## STUDY TEXT

# # # # # # #

All three theories present evidence for their findings, but this evidence consists of preselected material

- obviously selected according to the principle to present what fits best to the own theory. In order to improve our view, it is useful to look at the complete data instead. That is why as early as the 1970s, the University of Regensburg launched a computer aided project aiming at providing the linguistic data needed for an overview. The project was founded by Ernst Heitsch and Xaver Strasser, and its conception and aims are precisely described in Strasser's dissertation thesis (1984).

Oral texts (as we know from Parry, etc.) are constructed not from single words (Lemmata), but from repeated word connections, which the oralists call ‘formulae', but a neutral observer would better call ‘it-erata' (= lat. ‘repetitions'). It has been known that repetitions are a key component of testing Homer theories since the 19th century, but at that time there was no reliable way to collect all of the required data. The Regensburg Project created the first complete directory of Epic repetitions (iterata), based on a lemma-tized concordance of all Epic word forms. In the “Regensburger Iteratenverzeichnis” (RIV), which is still unpublished, ‘iterata' are defined as semantic and syntactic meaningful phrases that occur at least twice in the corpus. It is e.g. possible a) to find passages that are interlinked by the usage of the same iterata throughout the corpus, and b) to have meaningful information about the usage (e.g. frequency, compactness) of words and phrases.

Therefore, the RIV offers the possibility of collecting and presenting all iterates of a certain type, i.e. of specific frequencies or distributions over the epic texts.

The new possibilities have been used for collecting and researching a complete group of iterata: the so-called ‘Singulaere Iterata der Ilias', i.e. those repetitions which remain unparalleled in the Iliad. The results have been published in four dissertations (Ramersdorfer, 1981; Csajkas, 2002; BloEner, 1991; Roth, 1989). This group of repetitions is of special interest, because the Iliad is the largest and (according to common opinion) oldest of our epic texts. Therefore, an Oral Theory would expect that it is very small, because why should ‘old formulae' be so rare in our oldest and largest text? However, this group contains 3,739 Iterata (out of 18,961 Iterata in sum), and in addition, linguistic and semantic research gives evidence in many cases that Oral Theory assumptions do not really explain the facts. It looks as if the claims of the Oral Theory are fundamentally based on (wrong) generalizations of some (correct) results. But also the Neoanalyst position is weakened by demonstrations that, in some hundred cases at least, passages of the Iliad presuppose the knowledge of ‘younger' texts. These results do not only diminish the weight of widely spread theories, but offer concrete data on which new, and more reliable, theories can be built (cf. BloEner, 2006).

Since these examinations, the methods of Computational Linguistics have improved a lot as has the processing power of today's computer hardware. This paper presents an approach to finding further subsets of iterata that continue and extend the idea of improving Epic theories.

# # # # # # #

## WORK INSTRUCTION A
Retype the records from their first line through the line containing "link or the like.", both included, with no changes.

Stored data:
# # # # # # #

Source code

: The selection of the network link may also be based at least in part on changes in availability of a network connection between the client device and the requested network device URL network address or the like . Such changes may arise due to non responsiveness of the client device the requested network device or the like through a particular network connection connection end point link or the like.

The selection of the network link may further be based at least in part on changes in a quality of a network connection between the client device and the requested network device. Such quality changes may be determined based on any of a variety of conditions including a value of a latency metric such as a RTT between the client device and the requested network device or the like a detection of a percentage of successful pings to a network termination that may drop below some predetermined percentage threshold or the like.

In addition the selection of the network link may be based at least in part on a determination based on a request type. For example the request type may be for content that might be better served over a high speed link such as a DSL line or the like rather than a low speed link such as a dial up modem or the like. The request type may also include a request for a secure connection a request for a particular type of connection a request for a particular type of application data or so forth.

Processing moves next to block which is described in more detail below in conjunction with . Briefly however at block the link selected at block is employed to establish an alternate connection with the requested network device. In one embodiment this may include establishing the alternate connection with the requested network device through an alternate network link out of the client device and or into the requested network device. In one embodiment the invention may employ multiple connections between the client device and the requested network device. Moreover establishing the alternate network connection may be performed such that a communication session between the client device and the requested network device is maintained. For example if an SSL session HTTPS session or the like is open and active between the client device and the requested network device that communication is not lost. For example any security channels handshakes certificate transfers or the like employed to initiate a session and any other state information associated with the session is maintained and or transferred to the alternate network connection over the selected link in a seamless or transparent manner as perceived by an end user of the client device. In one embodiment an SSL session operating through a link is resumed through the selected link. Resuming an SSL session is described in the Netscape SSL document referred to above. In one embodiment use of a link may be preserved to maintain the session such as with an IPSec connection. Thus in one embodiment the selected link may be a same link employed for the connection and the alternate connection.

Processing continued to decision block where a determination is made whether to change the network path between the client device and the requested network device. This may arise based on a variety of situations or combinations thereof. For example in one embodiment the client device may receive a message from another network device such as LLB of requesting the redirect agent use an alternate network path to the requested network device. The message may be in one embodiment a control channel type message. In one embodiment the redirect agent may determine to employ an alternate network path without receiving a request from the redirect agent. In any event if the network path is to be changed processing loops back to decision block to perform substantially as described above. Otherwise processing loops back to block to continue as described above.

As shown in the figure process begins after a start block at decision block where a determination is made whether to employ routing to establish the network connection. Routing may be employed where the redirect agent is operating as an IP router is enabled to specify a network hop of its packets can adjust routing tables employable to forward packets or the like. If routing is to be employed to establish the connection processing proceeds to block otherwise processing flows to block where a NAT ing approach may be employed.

# # # # # # #

## WORK INSTRUCTION B
Using the text on Homeric repetitions, answer these questions:
(i) When did the University of Regensburg launch its computer-aided project?
(ii) How many iterata belong to the group called "Singulaere Iterata der Ilias"?
(iii) What does the Latin term "iterata" mean?

## EXERCISE OUTPUT A
Source code

: The selection of the network link may also be based at least in part on changes in availability of a network connection between the client device and the requested network device URL network address or the like . Such changes may arise due to non responsiveness of the client device the requested network device or the like through a particular network connection connection end point link or the like.

## EXERCISE OUTPUT B
(i) As early as the 1970s.
(ii) 3,739, out of 18,961 iterata in total.
(iii) Repetitions.